*** Opening of Text block ***

Finally, important limitations related to the use of whole genome relay in the lack of good global data, especially in African countries which remains endemically affected by five different serotypes, therefore some countries with known FMDV circulation are not part of this study. However, to reduce the bias generated by the strong unbalance of the available data in both dimensions (i.e., number of samples per country and uneven number of samples per host species), we removed all the sequences that where duplicated (i.e., represented the same outbreak multiple times), which, in the case of big outbreaks such as United Kingdom 2001/2007, Argentina 2001, and Japan 2010, accounted for hundreds of sequences representing each event. This limitation is common among phylogenic studies with no yet best alternative, this is true mainly because sample that are available hosted in public databases or from diagnostic laboratories [106]. Although whole genome sequences are increasingly proving to be a more accurate tool for phylogenetic analyses [107, 108], its high cost in comparison to studies considering partial genome results in lower availability of WGS, which became the major limitation for the construction of our dataset, resulting several countries with known reports of FMDV but lacking genetic data. Finally, it is important to highlight that, despite the nucleotide sequences encoding the capsid protein VP1, VP2, and VP3 are sufficient to identify FMDV at serotype level, WGS is preferred because of its higher accuracy in the determination of the genetic relationship between the reported cases [109].

*** Close of Text block ***

What to do:
• a. Decide whether each statement below agrees with the FMDV sequencing passage. Give yes or no for each, along with the deciding words quoted exactly from the passage.
(i) Sequences that represented the same outbreak multiple times were removed.
(ii) Whole genome sequencing costs less than studies that use partial genomes.
(iii) The sequences encoding VP1, VP2, and VP3 are not enough to identify FMDV at serotype level.
• b. Carry on writing the FMDV sequencing passage from the point where it stops.

*** Opening of Dataset ***

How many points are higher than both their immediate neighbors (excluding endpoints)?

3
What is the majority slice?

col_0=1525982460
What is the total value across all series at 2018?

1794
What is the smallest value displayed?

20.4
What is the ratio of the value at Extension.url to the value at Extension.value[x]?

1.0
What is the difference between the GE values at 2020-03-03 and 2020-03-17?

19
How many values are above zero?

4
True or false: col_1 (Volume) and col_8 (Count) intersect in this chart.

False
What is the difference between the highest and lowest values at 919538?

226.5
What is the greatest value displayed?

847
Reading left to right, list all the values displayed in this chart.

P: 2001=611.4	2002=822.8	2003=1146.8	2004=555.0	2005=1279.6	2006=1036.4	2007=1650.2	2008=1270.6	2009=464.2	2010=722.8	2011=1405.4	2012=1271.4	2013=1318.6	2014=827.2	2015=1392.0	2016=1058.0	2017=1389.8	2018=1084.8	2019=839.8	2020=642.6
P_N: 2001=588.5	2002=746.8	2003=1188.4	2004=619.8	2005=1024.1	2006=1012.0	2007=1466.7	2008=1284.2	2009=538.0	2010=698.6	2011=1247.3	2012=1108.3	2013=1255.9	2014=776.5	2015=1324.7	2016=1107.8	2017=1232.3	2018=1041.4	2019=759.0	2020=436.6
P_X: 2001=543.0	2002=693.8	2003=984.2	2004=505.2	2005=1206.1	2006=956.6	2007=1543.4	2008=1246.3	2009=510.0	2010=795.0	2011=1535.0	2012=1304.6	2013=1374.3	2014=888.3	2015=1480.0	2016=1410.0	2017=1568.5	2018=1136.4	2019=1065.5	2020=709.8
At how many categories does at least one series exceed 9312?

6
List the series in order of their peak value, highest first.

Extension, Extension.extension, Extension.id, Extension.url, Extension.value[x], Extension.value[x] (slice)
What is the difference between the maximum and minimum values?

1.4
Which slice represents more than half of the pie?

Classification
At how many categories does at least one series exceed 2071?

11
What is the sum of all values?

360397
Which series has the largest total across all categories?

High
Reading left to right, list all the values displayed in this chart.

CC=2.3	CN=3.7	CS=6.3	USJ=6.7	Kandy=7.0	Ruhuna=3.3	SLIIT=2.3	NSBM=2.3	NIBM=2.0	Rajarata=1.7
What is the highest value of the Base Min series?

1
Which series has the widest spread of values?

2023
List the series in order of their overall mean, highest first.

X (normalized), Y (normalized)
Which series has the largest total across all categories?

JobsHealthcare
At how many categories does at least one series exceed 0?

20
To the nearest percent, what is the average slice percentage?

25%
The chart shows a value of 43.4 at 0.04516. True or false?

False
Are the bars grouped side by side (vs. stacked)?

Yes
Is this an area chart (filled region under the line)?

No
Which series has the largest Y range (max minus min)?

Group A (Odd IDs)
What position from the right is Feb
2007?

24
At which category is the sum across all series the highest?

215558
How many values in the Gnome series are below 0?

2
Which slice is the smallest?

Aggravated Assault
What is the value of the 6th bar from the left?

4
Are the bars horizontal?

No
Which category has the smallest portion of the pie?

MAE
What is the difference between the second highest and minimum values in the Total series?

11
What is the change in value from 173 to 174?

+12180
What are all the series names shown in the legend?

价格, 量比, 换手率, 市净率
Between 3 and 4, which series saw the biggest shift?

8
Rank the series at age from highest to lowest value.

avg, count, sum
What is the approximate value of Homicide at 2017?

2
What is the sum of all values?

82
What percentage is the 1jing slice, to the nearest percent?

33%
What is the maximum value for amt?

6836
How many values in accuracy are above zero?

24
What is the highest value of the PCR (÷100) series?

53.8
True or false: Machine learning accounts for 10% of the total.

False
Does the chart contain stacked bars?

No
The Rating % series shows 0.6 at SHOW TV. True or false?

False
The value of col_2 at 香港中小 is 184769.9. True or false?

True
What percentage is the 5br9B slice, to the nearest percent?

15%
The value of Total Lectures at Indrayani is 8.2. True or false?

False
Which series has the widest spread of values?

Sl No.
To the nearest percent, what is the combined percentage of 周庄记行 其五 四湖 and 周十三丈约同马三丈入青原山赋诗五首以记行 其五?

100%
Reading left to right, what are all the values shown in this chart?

*** Close of Dataset ***

Answers in order:
• a.
(i) Yes: "represented the same outbreak multiple times"
(ii) No: "its high cost in comparison to studies considering partial genome"
(iii) No: "the nucleotide sequences encoding the capsid protein VP1, VP2, and VP3 are sufficient to identify FMDV at serotype level"

• b.
Final remarks
Studies considering whole genome sequences should be preferred over partial sequence research to ensure the importance of considering virus spread in its overall context
[53, 107, 108]. Besides, the growing awareness of the importance of using whole genome sequences to assess the evolution of infectious diseases, and more specifically for RNA viruses as FMDV plays a key role on the future ability to analyze the ever-increasing volume of data accurately, getting closer to a real-time assessing of disease outbreaks [107]. However, the use of whole genome sequences represented a limitation in our study since the lack of FMDV sequences in a given country does not mean that the virus has not been circulating in that country but maybe associated with technical or economic constraints, therefore interpretation requires caution due to the possible introduction of sampling bias. The popularization of whole genome sequencing will help not only to increase the available information about the virus, but also have a direct impact on promoting new and more specific measures for disease control [24, 59, 110]. The result of such improvement in disease surveillance would not only be beneficial for the targeted region, but also for all the areas that are directly connected (i.e., through geographical limits) and indirectly (i.e., through commercial networks), including countries currently considered as free zones [111]. Even though past studies have found recombination in WGS of FMDV [53, 60], it is important to mention that after filtering the dataset to keep just one sequence per outbreak event, we did not found evidence of recombination on the remaining samples.